Job Description
We are seeking an experienced Research Scientist or Engineer to help define and build the next generation of AI infrastructure. In this role, you will work at the intersection of large-scale systems, AI, and emerging hardware to design infrastructure that enables reliable, efficient, and scalable AI workloads at ByteDance.
You will work closely with tech leaders, architects, and product teams to translate evolving AI requirements into robust infrastructure architectures. The role involves identifying emerging trends in AI algorithms and systems, designing scalable system architectures, and driving innovations that improve performance, reliability, and cost efficiency across the AI stack.
Responsibilities
AI Infrastructure Architecture
Design and evaluate scalable infrastructure architectures for large-scale ML workloads across compute, storage, and networking. Develop technical proposals and specifications that guide next-generation AI infrastructure systems.

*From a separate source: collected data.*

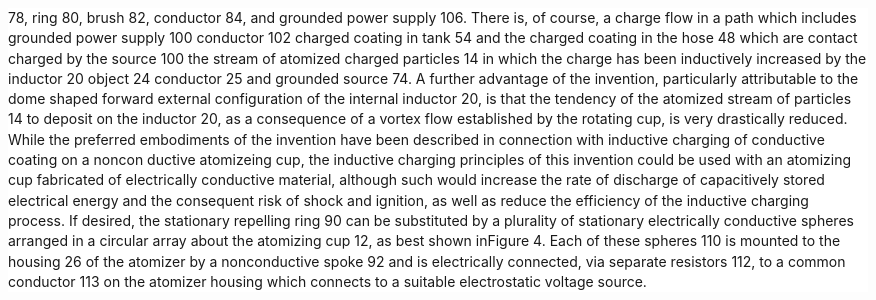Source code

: 78, ring 80, brush 82, conductor 84, and grounded power supply 106. There is, of course, a charge flow in a path which includes grounded power supply 100 conductor 102 charged coating in tank 54 and the charged coating in the hose 48 which are contact charged by the source 100 the stream of atomized charged particles 14 in which the charge has been inductively increased by the inductor 20 object 24 conductor 25 and grounded source 74. A further advantage of the invention, particularly attributable to the dome shaped forward external configuration of the internal inductor 20, is that the tendency of the atomized stream of particles 14 to deposit on the inductor 20, as a consequence of a vortex flow established by the rotating cup, is very drastically reduced. While the preferred embodiments of the invention have been described in connection with inductive charging of conductive coating on a noncon ductive atomizeing cup, the inductive charging principles of this invention could be used with an atomizing cup fabricated of electrically conductive material, although such would increase the rate of discharge of capacitively stored electrical energy and the consequent risk of shock and ignition, as well as reduce the efficiency of the inductive charging process. If desired, the stationary repelling ring 90 can be substituted by a plurality of stationary electrically conductive spheres arranged in a circular array about the atomizing cup 12, as best shown inFigure 4. Each of these spheres 110 is mounted to the housing 26 of the atomizer by a nonconductive spoke 92 and is electrically connected, via separate resistors 112, to a common conductor 113 on the atomizer housing which connects to a suitable electrostatic voltage source.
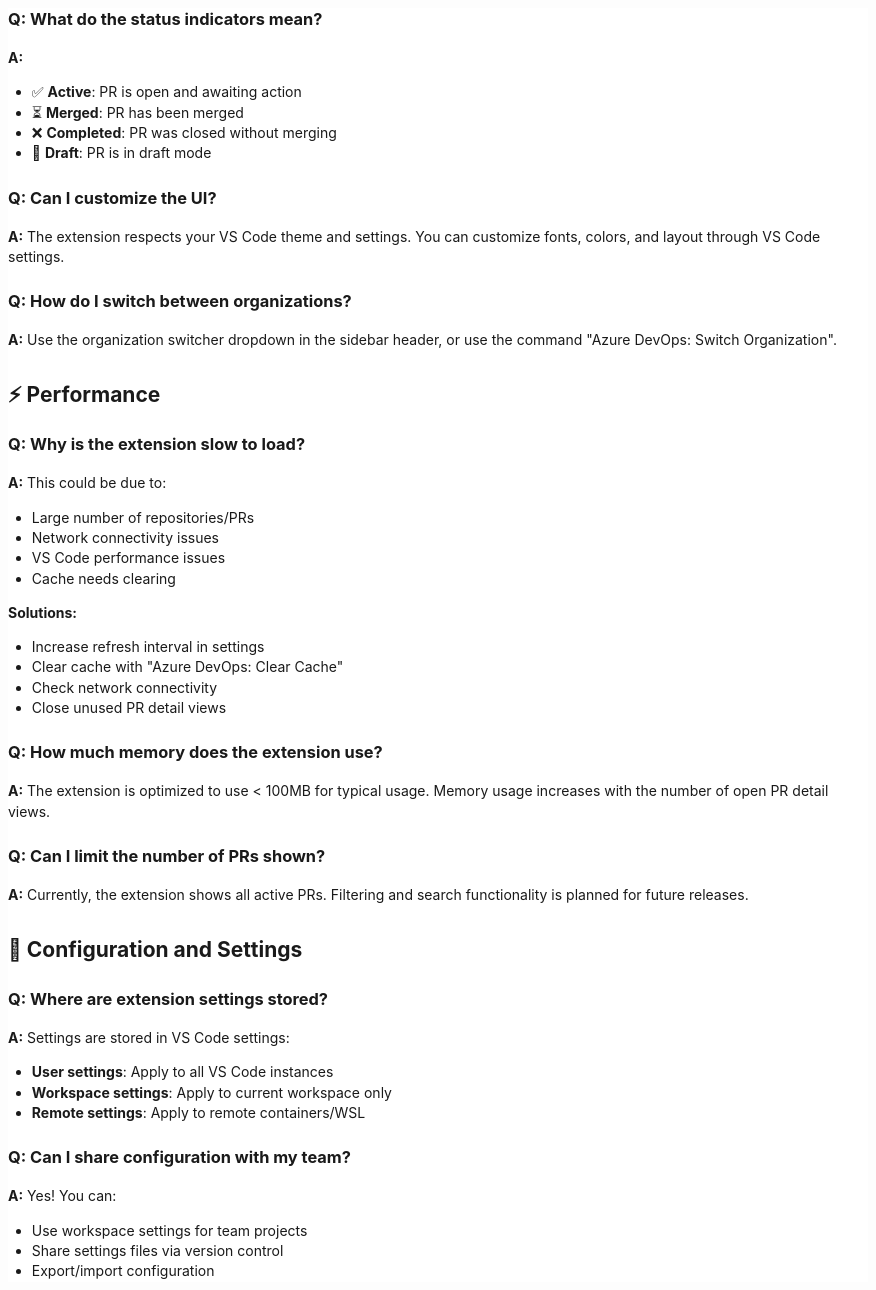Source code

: ### Q: What do the status indicators mean?
**A:**
- ✅ **Active**: PR is open and awaiting action
- ⏳ **Merged**: PR has been merged
- ❌ **Completed**: PR was closed without merging
- 🔄 **Draft**: PR is in draft mode

### Q: Can I customize the UI?
**A:** The extension respects your VS Code theme and settings. You can customize fonts, colors, and layout through VS Code settings.

### Q: How do I switch between organizations?
**A:** Use the organization switcher dropdown in the sidebar header, or use the command "Azure DevOps: Switch Organization".

## ⚡ Performance

### Q: Why is the extension slow to load?
**A:** This could be due to:
- Large number of repositories/PRs
- Network connectivity issues
- VS Code performance issues
- Cache needs clearing

**Solutions:**
- Increase refresh interval in settings
- Clear cache with "Azure DevOps: Clear Cache"
- Check network connectivity
- Close unused PR detail views

### Q: How much memory does the extension use?
**A:** The extension is optimized to use < 100MB for typical usage. Memory usage increases with the number of open PR detail views.

### Q: Can I limit the number of PRs shown?
**A:** Currently, the extension shows all active PRs. Filtering and search functionality is planned for future releases.

## 🔧 Configuration and Settings

### Q: Where are extension settings stored?
**A:** Settings are stored in VS Code settings:
- **User settings**: Apply to all VS Code instances
- **Workspace settings**: Apply to current workspace only
- **Remote settings**: Apply to remote containers/WSL

### Q: Can I share configuration with my team?
**A:** Yes! You can:
- Use workspace settings for team projects
- Share settings files via version control
- Export/import configuration
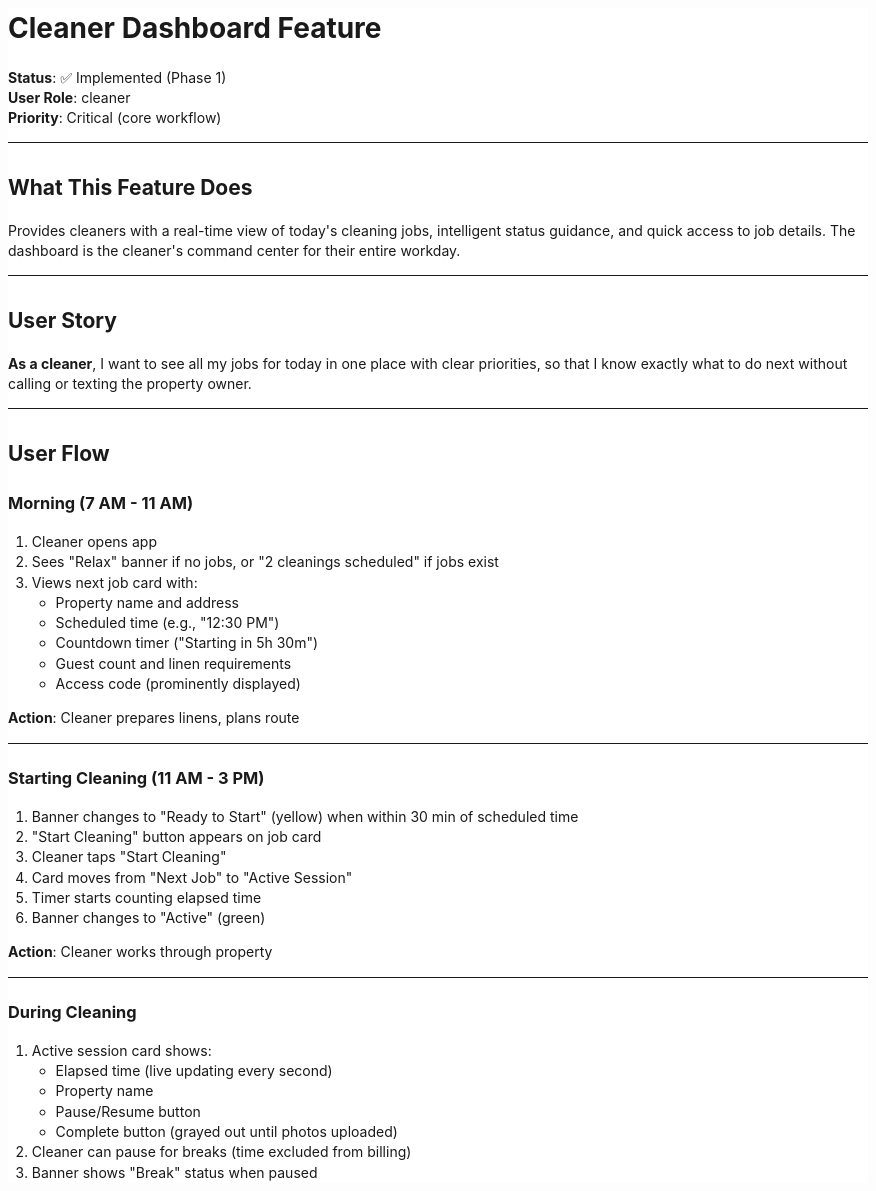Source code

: # Cleaner Dashboard Feature

**Status**: ✅ Implemented (Phase 1)  
**User Role**: cleaner  
**Priority**: Critical (core workflow)

---

## What This Feature Does

Provides cleaners with a real-time view of today's cleaning jobs, intelligent status guidance, and quick access to job details. The dashboard is the cleaner's command center for their entire workday.

---

## User Story

**As a cleaner**, I want to see all my jobs for today in one place with clear priorities, so that I know exactly what to do next without calling or texting the property owner.

---

## User Flow

### Morning (7 AM - 11 AM)
1. Cleaner opens app
2. Sees "Relax" banner if no jobs, or "2 cleanings scheduled" if jobs exist
3. Views next job card with:
   - Property name and address
   - Scheduled time (e.g., "12:30 PM")
   - Countdown timer ("Starting in 5h 30m")
   - Guest count and linen requirements
   - Access code (prominently displayed)

**Action**: Cleaner prepares linens, plans route

---

### Starting Cleaning (11 AM - 3 PM)
1. Banner changes to "Ready to Start" (yellow) when within 30 min of scheduled time
2. "Start Cleaning" button appears on job card
3. Cleaner taps "Start Cleaning"
4. Card moves from "Next Job" to "Active Session"
5. Timer starts counting elapsed time
6. Banner changes to "Active" (green)

**Action**: Cleaner works through property

---

### During Cleaning
1. Active session card shows:
   - Elapsed time (live updating every second)
   - Property name
   - Pause/Resume button
   - Complete button (grayed out until photos uploaded)
2. Cleaner can pause for breaks (time excluded from billing)
3. Banner shows "Break" status when paused
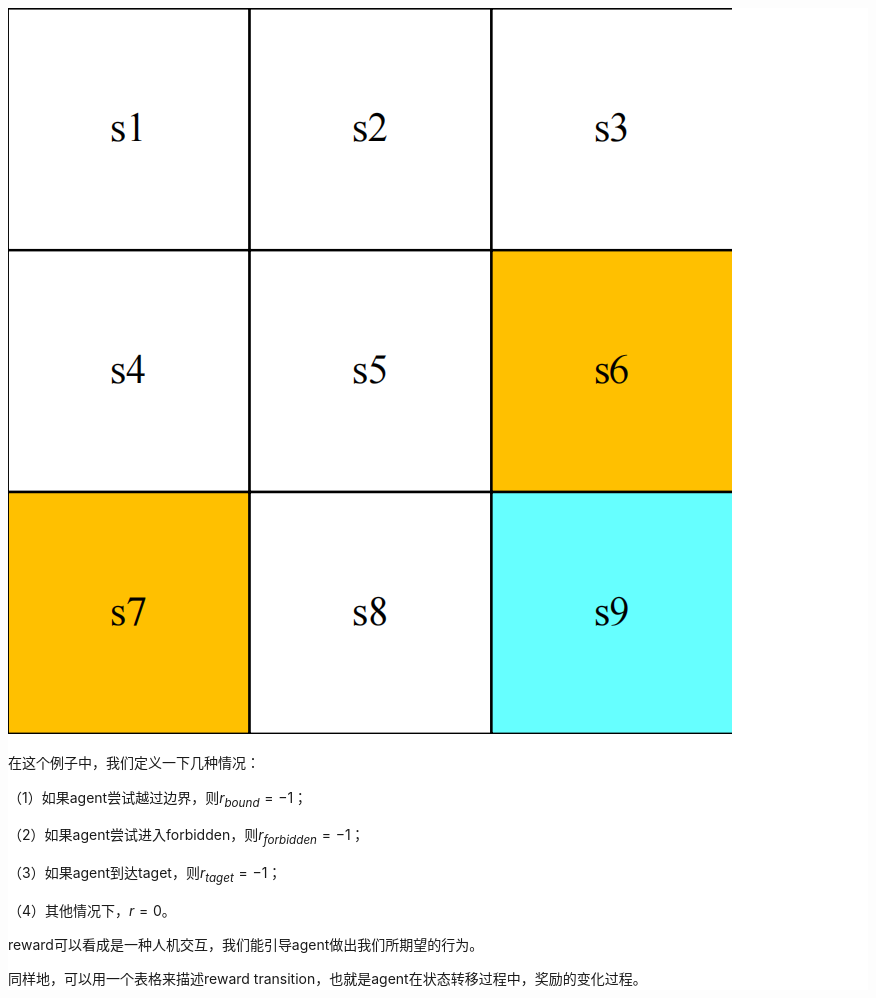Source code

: ![](/images/RL/2.png)

在这个例子中，我们定义一下几种情况：

（1）如果agent尝试越过边界，则$r_{bound}=-1$；

（2）如果agent尝试进入forbidden，则$r_{forbidden}=-1$；

（3）如果agent到达taget，则$r_{taget}=-1$；

（4）其他情况下，$r = 0$。

reward可以看成是一种人机交互，我们能引导agent做出我们所期望的行为。

同样地，可以用一个表格来描述reward transition，也就是agent在状态转移过程中，奖励的变化过程。
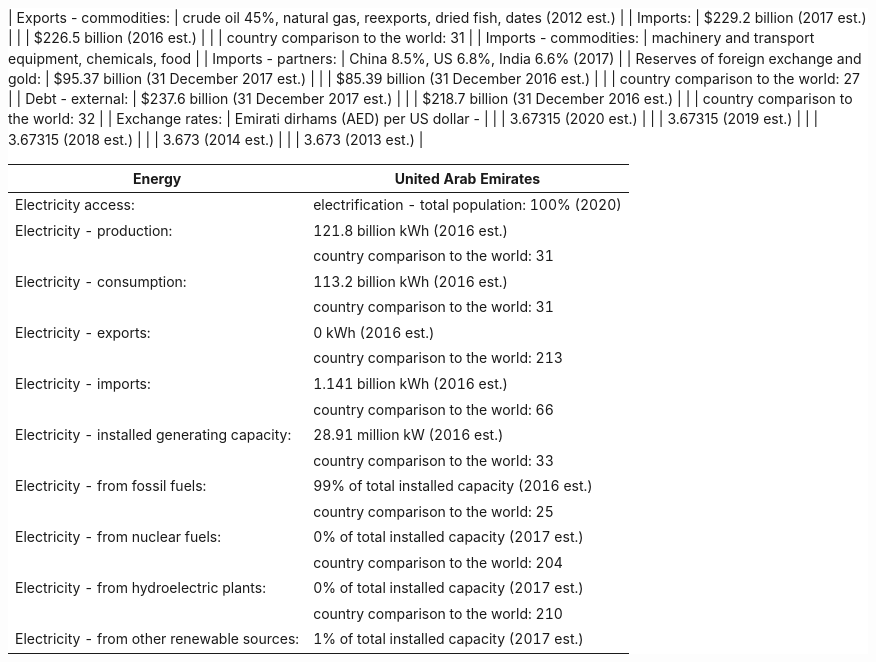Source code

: | Exports - commodities: | crude oil 45%, natural gas, reexports, dried fish, dates (2012 est.) |
| Imports: | $229.2 billion (2017 est.) |
| | $226.5 billion (2016 est.) |
| | country comparison to the world: 31 |
| Imports - commodities: | machinery and transport equipment, chemicals, food |
| Imports - partners: | China 8.5%, US 6.8%, India 6.6% (2017) |
| Reserves of foreign exchange and gold: | $95.37 billion (31 December 2017 est.) |
| | $85.39 billion (31 December 2016 est.) |
| | country comparison to the world: 27 |
| Debt - external: | $237.6 billion (31 December 2017 est.) |
| | $218.7 billion (31 December 2016 est.) |
| | country comparison to the world: 32 |
| Exchange rates: | Emirati dirhams (AED) per US dollar - |
| | 3.67315 (2020 est.) |
| | 3.67315 (2019 est.) |
| | 3.67315 (2018 est.) |
| | 3.673 (2014 est.) |
| | 3.673 (2013 est.) |

| Energy | United Arab Emirates |
| --- | --- |
| Electricity access: | electrification - total population: 100% (2020) |
| Electricity - production: | 121.8 billion kWh (2016 est.) |
| | country comparison to the world: 31 |
| Electricity - consumption: | 113.2 billion kWh (2016 est.) |
| | country comparison to the world: 31 |
| Electricity - exports: | 0 kWh (2016 est.) |
| | country comparison to the world: 213 |
| Electricity - imports: | 1.141 billion kWh (2016 est.) |
| | country comparison to the world: 66 |
| Electricity - installed generating capacity: | 28.91 million kW (2016 est.) |
| | country comparison to the world: 33 |
| Electricity - from fossil fuels: | 99% of total installed capacity (2016 est.) |
| | country comparison to the world: 25 |
| Electricity - from nuclear fuels: | 0% of total installed capacity (2017 est.) |
| | country comparison to the world: 204 |
| Electricity - from hydroelectric plants: | 0% of total installed capacity (2017 est.) |
| | country comparison to the world: 210 |
| Electricity - from other renewable sources: | 1% of total installed capacity (2017 est.) |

Research & Technology Exploration
Track emerging trends in AI systems, distributed computing, and hardware acceleration. Conduct technical investigations and prototypes, and share insights through technical reports and presentations.
Performance & System Optimization
Analyze and optimize performance across the ML infrastructure stack—including scheduling, networking, storage, and training frameworks—through benchmarking, experimentation, and bottleneck analysis.
Cross-Team Technical Alignment
Work across research and engineering teams to translate AI workload requirements into scalable infrastructure solutions, providing architectural guidance and driving cross-team technical initiatives.
The base salary range for this position in the selected city is $212800 - $387600 annually.